If it seems at all insane, this maddening labor of trying to define Quality, then we must
not condemn ourselves for being incompetent lest we fail to realize that this seemingly
impossible task is what drove the subject of our book past the brink of sanity and into the
padded walls of an asylum. Think simply of an orange, and the good of that object. Deconstruct
that object; peel, pulp, seed, juice. Is the good in any of those parts? Can it be located and
separated? Can it be isolated and synthesized in a laboratory? If not, then is the good of the
orange in the enjoyment of it by a subjective observer? We know that it is good and that we
can appreciate its good qualities, but that does not mean that our body or our mind houses the
good of the orange. We can deduce from this reasoning that Quality exists in the event
between the two. But Pirsig goes a step further in claiming that Quality has created both
subject and object. More clearly Pirsig claims “Quality is the event at which awareness of both
subjects and objects is made possible” (304). The key word in that claim is “awareness.” Pirsig is
not claiming that without Quality we would not exist, he is questioning whether we would have
awareness of our own selves without an object to observe.
This claim is rooted in a theory not unlike the figurative eighteen year old boy that Pirsig
discusses earlier in the book that has been deprived of any sensory data his whole life (160).
This boy, as an example of David Hume’s philosophical thesis, would have no a priori knowledge
of the world.
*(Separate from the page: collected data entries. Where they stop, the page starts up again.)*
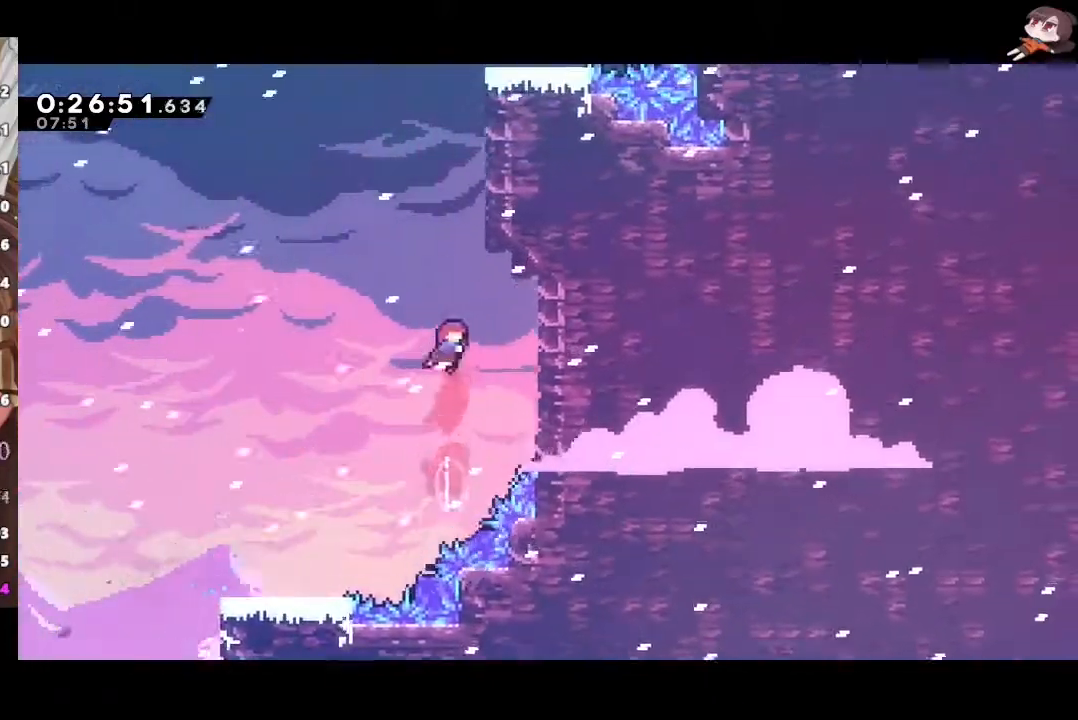
{"dt_ms": 500, "buttons": ["A", "L2", "R2"], "left_stick": "center", "right_stick": "center", "events": [[167, "left_stick", "right"], [183, "X", "up"], [317, "L3", "up"], [350, "A", "down"], [400, "left_stick", "center"], [433, "L2", "down"], [450, "A", "up"], [500, "A", "down"]]}
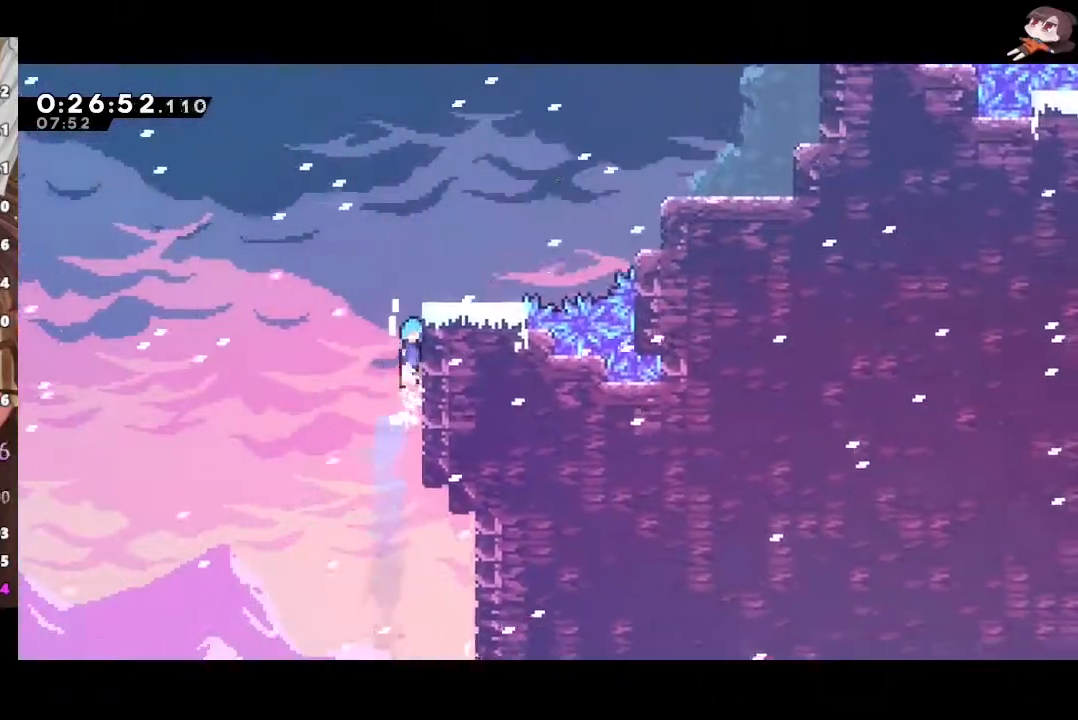
{"dt_ms": 500, "buttons": ["X", "R2"], "left_stick": "up-right", "right_stick": "center", "events": [[83, "A", "up"], [150, "A", "down"], [167, "left_stick", "right"], [217, "L2", "up"], [267, "A", "up"], [267, "left_stick", "up-right"], [450, "X", "down"]]}
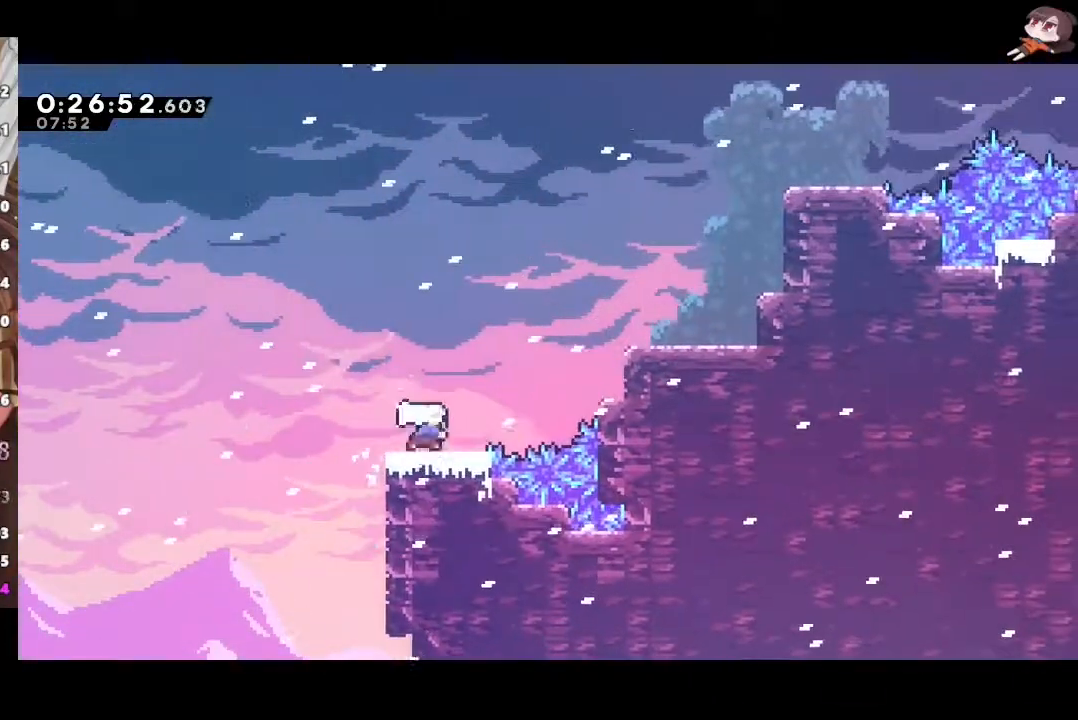
{"dt_ms": 500, "buttons": ["A", "X", "R2"], "left_stick": "up", "right_stick": "center", "events": [[100, "left_stick", "right"], [133, "L1", "down"], [133, "X", "up"], [250, "X", "down"], [383, "L1", "up"], [383, "left_stick", "up"], [433, "A", "down"], [433, "X", "up"], [483, "X", "down"]]}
In this hypothetical situation, does the world cease to exist? Certainly the boys
self-awareness is impeded by his inability to experience any outside stimuli. Without the ability
to observe how can thoughts, ideas, and opinions, which are all parts of awareness, be formed?
How can we be aware of our own existence in a vacuum void of any other thing? How can we
know we exist without an object to relate to?
Quality is the event in which the awareness of subject and object is born. It is the
moment of existential clarity that defines our reality. As it does so by our definition, or
recognition, we are infinitely interconnected and dependent on each other for our mere
existence.
Works Cited
Pirsig, Robert M. Zen and the Art of Motorcycle Maintenance. New York: Harper Torch, 1974.